Get glasses to focus on eclipse
By Suzanne Werre
People from as far as Minot and beyond will be making their way to Underwood for the solar eclipse this Monday, Aug. 21, as they don pairs of specially-made glasses that will protect their eyes during the eclipse.
Dubbed “The Great American Eclipse,” a swath of the contiguous United States will have a total solar eclipse in which 100 percent of the sun’s light (the path of totality) will be obscured by the moon and/or its shadow. Most of the country will see only a partial eclipse, in which the moon travels between the earth and the sun, blocking the sun’s light from reaching the earth. This area of the country should have about a 90 percent eclipse, so almost complete obscurity of the sun as the moon passes by it.

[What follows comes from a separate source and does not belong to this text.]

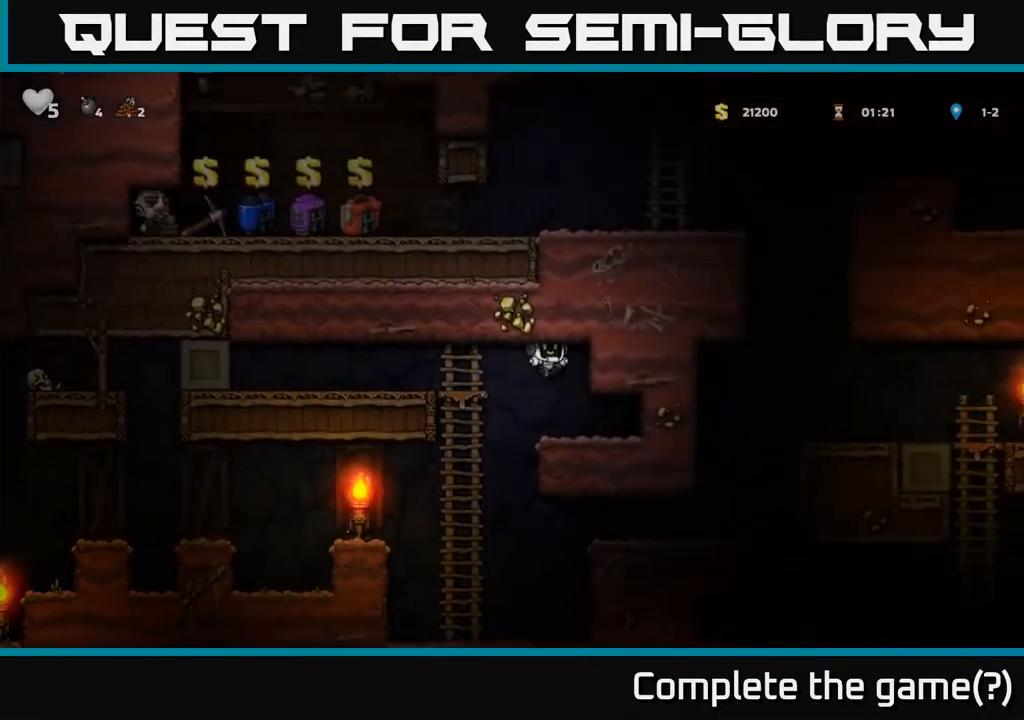
{"buttons": [], "left_stick": "right", "events": [[17, "left_stick", "left"], [317, "left_stick", "center"], [467, "left_stick", "right"]]}
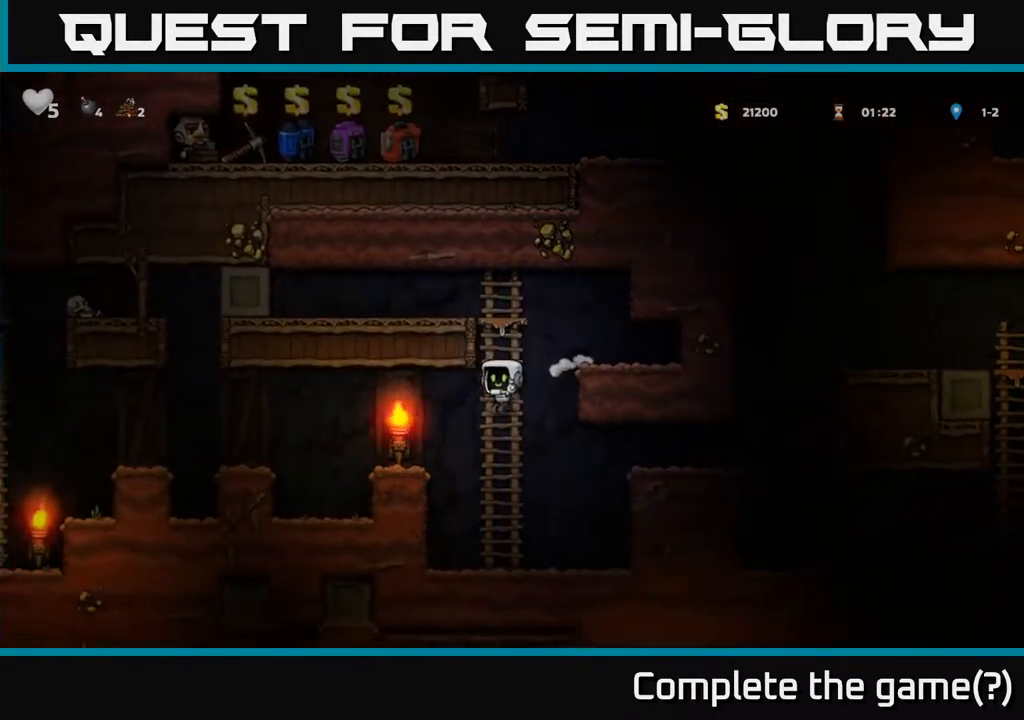
{"buttons": ["A"], "left_stick": "right", "events": [[333, "A", "down"]]}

The last total solar eclipse viewed from contiguous United States was on Feb. 26, 1979, when the path passed through the northwestern U.S. states of Washington, Oregon, Idaho, Montana, North Dakota and parts of Canada.
The next solar eclipse that will be visible to the United States will be in 2024, so Harmony Higbie, Underwood Librarian, is pretty excited about the eclipse that is set to happen this Monday.
The library has already had one lesson on the eclipse, and this Monday, Roger Britton, former Underwood science teacher, will be giving a brief overview of what people can expect to see during the eclipse.
“The most we’ll be able to see will be around 12:45 in the afternoon,” said Higbie. “Then it will start going down from there.”